Chinese Checkers [was: Re: Chess programming]

Dan Ingalls Dan at SqueakLand.org
Fri Nov 30 18:06:10 UTC 2001


Koen De Turck <Koen.DeTurck at rug.ac.be>  wrote...

>Maybe I should look at the chinese checkers demo too.
>(By the way, does anyone happen to have the rules of that game ? )

I don't know officially, but the way I have always understood it is...

1.  Someone starts (I don't know how you are supposed to select this -- I would guess the one who lost last time), and play continues clockwise among the players.  The winner is the first person to get all of his pieces into the (10) home positions directly across form his starting home triangle.

2.  A move consists of making either a simple move or a jump with any one of your pieces.

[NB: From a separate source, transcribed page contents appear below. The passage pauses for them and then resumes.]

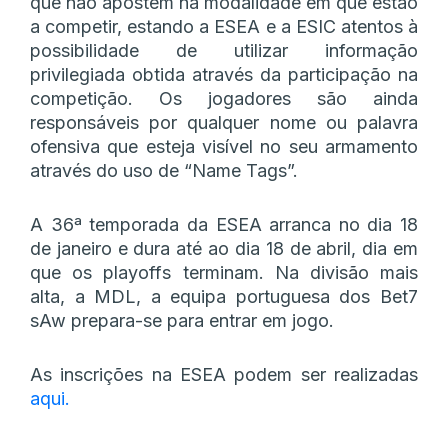
que não apostem na modalidade em que estão
a competir, estando a ESEA e a ESIC atentos à
possibilidade de utilizar informação
privilegiada obtida através da participação na
competição. Os jogadores são ainda
responsáveis por qualquer nome ou palavra
ofensiva que esteja visível no seu armamento
através do uso de “Name Tags”.
A 36ª temporada da ESEA arranca no dia 18
de janeiro e dura até ao dia 18 de abril, dia em
que os playoffs terminam. Na divisão mais
alta, a MDL, a equipa portuguesa dos Bet7
sAw prepara-se para entrar em jogo.
As inscrições na ESEA podem ser realizadas
aqui.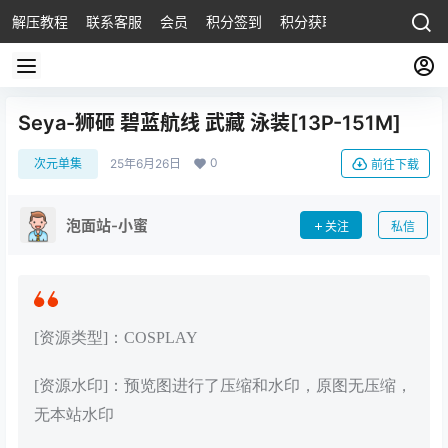
解压教程
联系客服
会员
积分签到
积分获取
Seya-狮砸 碧蓝航线 武藏 泳装[13P-151M]
0
次元单集
25年6月26日
前往下载
泡面站-小蜜
关注
私信
[资源类型]：COSPLAY
[资源水印]：预览图进行了压缩和水印，原图无压缩，
无本站水印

3.  In a simple move you move one of your pieces to any adjacent (one of the 6 nearest) cell that is unoccupied.

4.  To make a jump, one of the adjacent cells must be occupied (it doesn't matter by whom), and the cell immediately beyond in that direction must be unoccupied.  You move your piece over the occupied cell to the unoccupied cell.  That is one leg of a jump.  A jump may be extended to a sequence of any number of legs, each in any direction.

I'm not sure if it's a rule, but I've played with people who say you can't use cells that are in any home traingle other than your starting or ending home.

A very different (and wild) game is to allow any jump that is in-line and symmetric.  In other words, if you drew a line 30 degrees off the forward axis, and the cells along that line were (x u u o o u u u ...), (x = where you are, u = unoccupied, o = occupied), then you could jump to the 7th cell (the last in my list), because you would be passing over the symmetric pattern (u u o o u u).  That, of course, is just one leg, of a jump.  This one is good with beer ;-).